ELMs with same func. site: TRG_NLS_Bipartite_1  TRG_NLS_MonoCore_2  TRG_NLS_MonoExtC_3  TRG_NLS_MonoExtN_4 
ELM Description:
The monopartite nuclear localisation signal (mNLS) binds to the major site of importin-alpha. It always has a short basic cluster of lysines and arginines. Originally, the main positions were assigned as P1-P5. Now, the four positions P2-P5 are considered to build the core with three of these positions always occupied by basic residues. Complementary charges as well as the size of the individual binding pockets in importin alpha strictly control the P2 and P3 basic side chain preference: The P2 position is critical to anchor the motif: it must be occupied by a basic residue.

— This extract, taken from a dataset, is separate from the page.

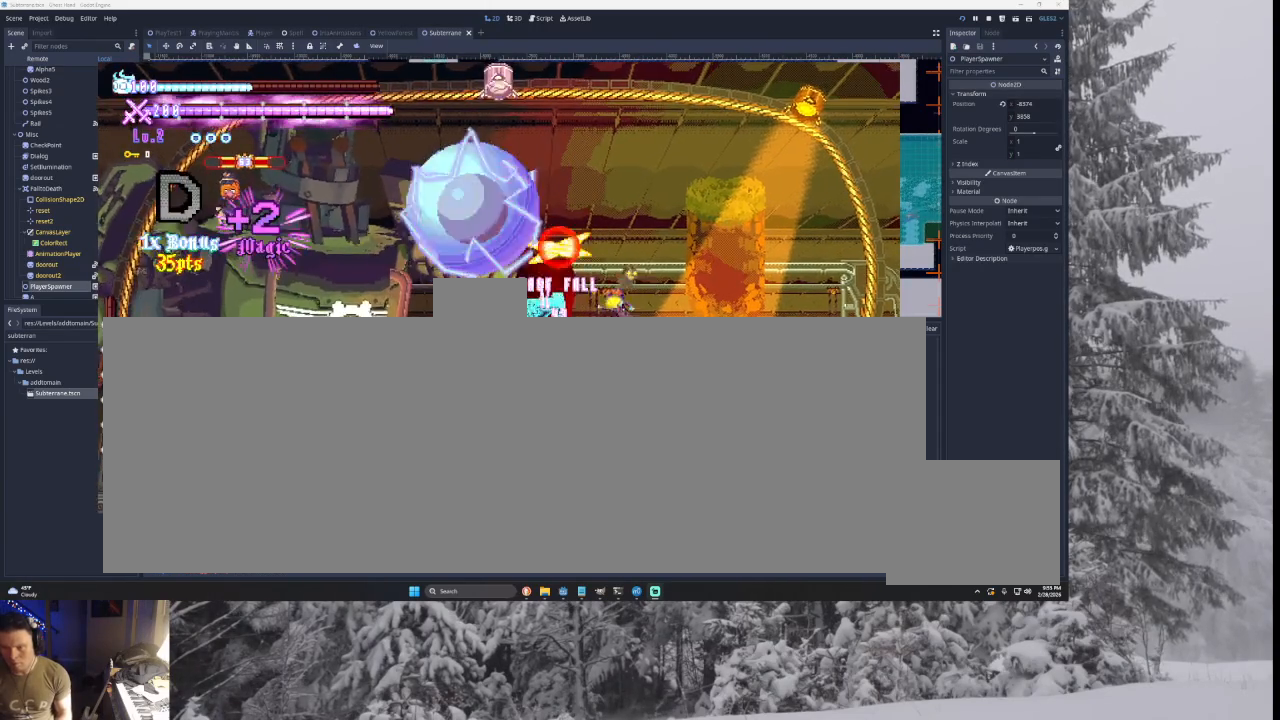
{"buttons": ["SQUARE", "TRIANGLE"], "left_stick": "right", "right_stick": "center", "events": [[67, "SQUARE", "up"], [67, "TRIANGLE", "up"], [133, "left_stick", "left"], [233, "TRIANGLE", "down"], [267, "SQUARE", "down"], [367, "left_stick", "right"]]}
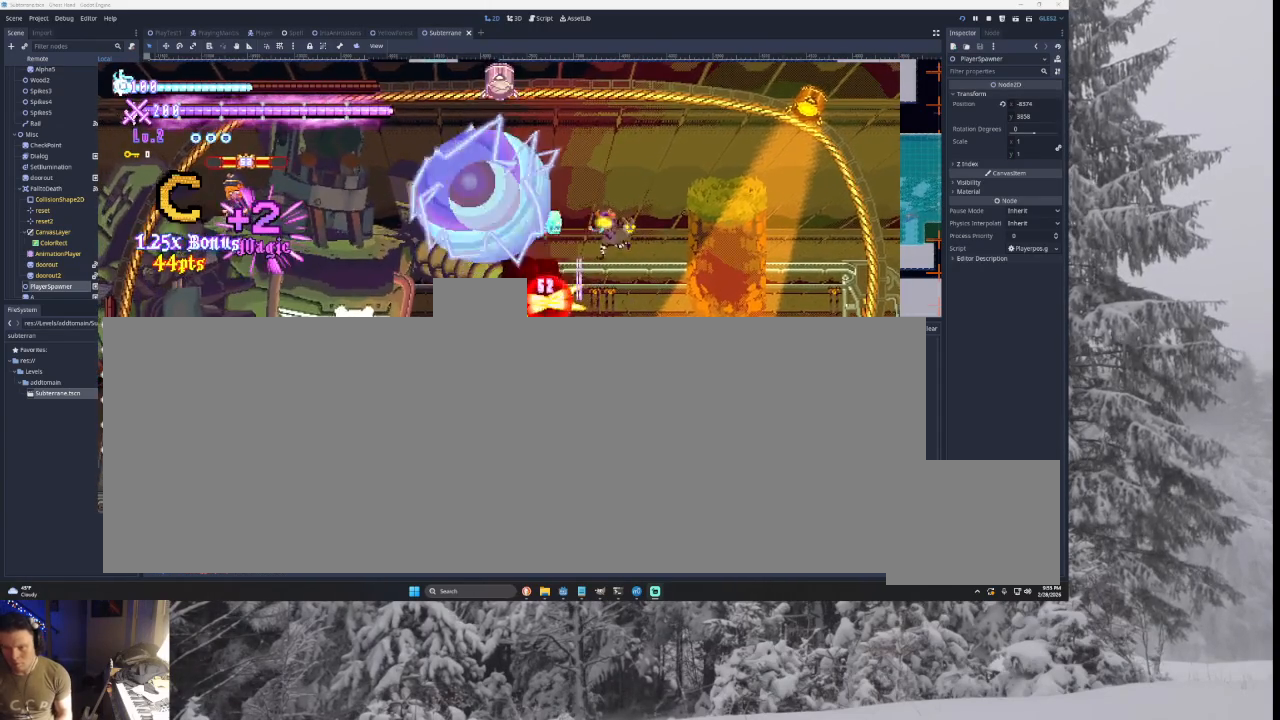
{"buttons": [], "left_stick": "right", "right_stick": "center", "events": [[33, "SQUARE", "up"], [67, "TRIANGLE", "up"], [100, "left_stick", "left"], [200, "left_stick", "center"], [300, "SQUARE", "down"], [400, "left_stick", "right"], [433, "SQUARE", "up"]]}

Furthermore, if P2 is arginine, P3 must be lysine; whereas if P2 is lysine, P3 may be arginine or lysine. At least one of P4 and P5 must be a basic residue: There are preferences for hydrophobic or proline and against acidic residues at P4 and P5. Outside the core motif, there are additional preferences, which, though weaker, clearly play a role in NLS binding affinity, especially at P1, P6 and P7. P1 and P6 both have a preference for basic, Pro and hydrophobic residues. Acidic residues are almost never found in P1 and P6, whereas P7 has a clear preference for acidic residues: e.g. for c-myc (320-PAAKRVKLD-328), the lysine at P5 forms an intramolecular salt bridge with the aspartate residue (position 328) at P7, thus stabilizing the P5 residue by neutralizing its charge intramolecularly (Conti,2000). If positions with weaker preferences are all unfavourable, it is likely that P2-P5 must be four consecutive basic residues to achieve the required binding energy (possible alternative: Pro in P4). The rejection of acidic residues in most positions around the NLS, may allow some NLS activities to be regulated by phosphorylation as Ser and Thr residues are quite often found in the non-core positions. For ease of understanding, the monopartite NLS has been split into three regular expressions which collectively capture the core motif and the adjacent preferences.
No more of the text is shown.